§ **Given task A**
Reproduce the records verbatim, from their very first line through the line that contains "picture [90, 63, 1567, 1172]", including both of those lines.

§ **Page excerpt**
-- START --

For those inside, the experience was humiliating after a tense buildup to the match. The location of the enclosure had been agreed between West Midlands Police and the British pro-Israel group organizing the protest and was intended for the demonstrators’ safety. Yet seeing Jews confined while rival protesters moved freely around Birmingham highlighted the broader tensions surrounding the game.

The fan ban had been controversial from the start, with police later admitting it aimed more at preventing who they called “Israeli hooligans” from traveling than protecting Maccabi supporters. Masked anti-Zionist demonstrators had also put up signs around Villa Park, reinforcing feelings of being unwelcome in the majority-Muslim Birmingham suburb.

Protests began hours before kickoff, including trucks carrying giant screens displaying slogans like “KICK OUT ANTI-SEMITISM,” linked to Tali Smus’s Instagram account @the.britishzioness, who identifies as an “unapologetic Jew and Zionist.”

-- END --

§ **Extracted entries**

-- START --

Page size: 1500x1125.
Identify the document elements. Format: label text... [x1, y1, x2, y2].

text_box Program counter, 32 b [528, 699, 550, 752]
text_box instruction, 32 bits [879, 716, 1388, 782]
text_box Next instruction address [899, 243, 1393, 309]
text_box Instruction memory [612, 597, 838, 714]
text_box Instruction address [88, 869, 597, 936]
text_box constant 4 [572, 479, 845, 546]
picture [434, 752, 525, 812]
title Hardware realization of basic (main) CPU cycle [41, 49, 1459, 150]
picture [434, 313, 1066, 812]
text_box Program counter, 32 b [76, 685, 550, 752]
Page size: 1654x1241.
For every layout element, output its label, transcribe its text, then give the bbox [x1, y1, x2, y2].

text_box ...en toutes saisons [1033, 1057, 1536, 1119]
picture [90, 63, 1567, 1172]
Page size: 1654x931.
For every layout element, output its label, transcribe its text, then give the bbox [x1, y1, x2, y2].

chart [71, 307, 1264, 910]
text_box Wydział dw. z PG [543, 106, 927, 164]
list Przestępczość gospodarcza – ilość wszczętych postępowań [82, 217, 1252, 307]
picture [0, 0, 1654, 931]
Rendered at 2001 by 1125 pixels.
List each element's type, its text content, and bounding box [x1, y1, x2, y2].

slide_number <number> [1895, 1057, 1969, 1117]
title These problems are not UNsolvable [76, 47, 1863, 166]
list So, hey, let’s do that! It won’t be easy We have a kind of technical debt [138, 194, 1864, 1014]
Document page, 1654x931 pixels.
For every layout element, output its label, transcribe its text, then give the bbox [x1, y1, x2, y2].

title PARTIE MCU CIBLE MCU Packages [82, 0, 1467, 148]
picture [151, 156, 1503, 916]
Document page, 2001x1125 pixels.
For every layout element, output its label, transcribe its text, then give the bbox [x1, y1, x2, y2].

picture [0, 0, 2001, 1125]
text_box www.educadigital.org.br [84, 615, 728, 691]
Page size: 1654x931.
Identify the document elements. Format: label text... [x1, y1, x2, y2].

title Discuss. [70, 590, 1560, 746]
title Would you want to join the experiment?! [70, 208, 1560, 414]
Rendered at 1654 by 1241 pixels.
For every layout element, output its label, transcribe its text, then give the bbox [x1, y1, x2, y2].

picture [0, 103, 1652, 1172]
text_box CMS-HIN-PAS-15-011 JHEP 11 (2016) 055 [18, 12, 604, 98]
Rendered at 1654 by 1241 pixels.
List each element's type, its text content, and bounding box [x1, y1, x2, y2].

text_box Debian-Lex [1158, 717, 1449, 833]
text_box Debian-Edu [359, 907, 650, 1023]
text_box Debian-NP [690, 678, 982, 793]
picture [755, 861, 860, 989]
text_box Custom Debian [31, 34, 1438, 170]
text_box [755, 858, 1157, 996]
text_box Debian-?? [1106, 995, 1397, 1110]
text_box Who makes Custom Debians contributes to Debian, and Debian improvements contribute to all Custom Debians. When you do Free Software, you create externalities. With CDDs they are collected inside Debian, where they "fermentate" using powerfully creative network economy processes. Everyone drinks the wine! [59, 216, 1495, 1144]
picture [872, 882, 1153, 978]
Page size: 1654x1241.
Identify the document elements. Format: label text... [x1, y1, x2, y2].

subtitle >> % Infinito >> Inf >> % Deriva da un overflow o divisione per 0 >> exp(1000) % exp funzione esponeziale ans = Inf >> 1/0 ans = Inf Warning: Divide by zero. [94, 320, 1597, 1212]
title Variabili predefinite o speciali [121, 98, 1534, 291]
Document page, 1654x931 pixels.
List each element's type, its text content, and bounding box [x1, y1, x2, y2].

-- END --

§ **Given task B**
In the page excerpt on the Birmingham match protests, who agreed on the location of the enclosure?

§ **Task result A**
Page size: 1500x1125.
Identify the document elements. Format: label text... [x1, y1, x2, y2].

text_box Program counter, 32 b [528, 699, 550, 752]
text_box instruction, 32 bits [879, 716, 1388, 782]
text_box Next instruction address [899, 243, 1393, 309]
text_box Instruction memory [612, 597, 838, 714]
text_box Instruction address [88, 869, 597, 936]
text_box constant 4 [572, 479, 845, 546]
picture [434, 752, 525, 812]
title Hardware realization of basic (main) CPU cycle [41, 49, 1459, 150]
picture [434, 313, 1066, 812]
text_box Program counter, 32 b [76, 685, 550, 752]
Page size: 1654x1241.
For every layout element, output its label, transcribe its text, then give the bbox [x1, y1, x2, y2].

text_box ...en toutes saisons [1033, 1057, 1536, 1119]
picture [90, 63, 1567, 1172]

§ **Task result B**
West Midlands Police and the British pro-Israel group organizing the protest.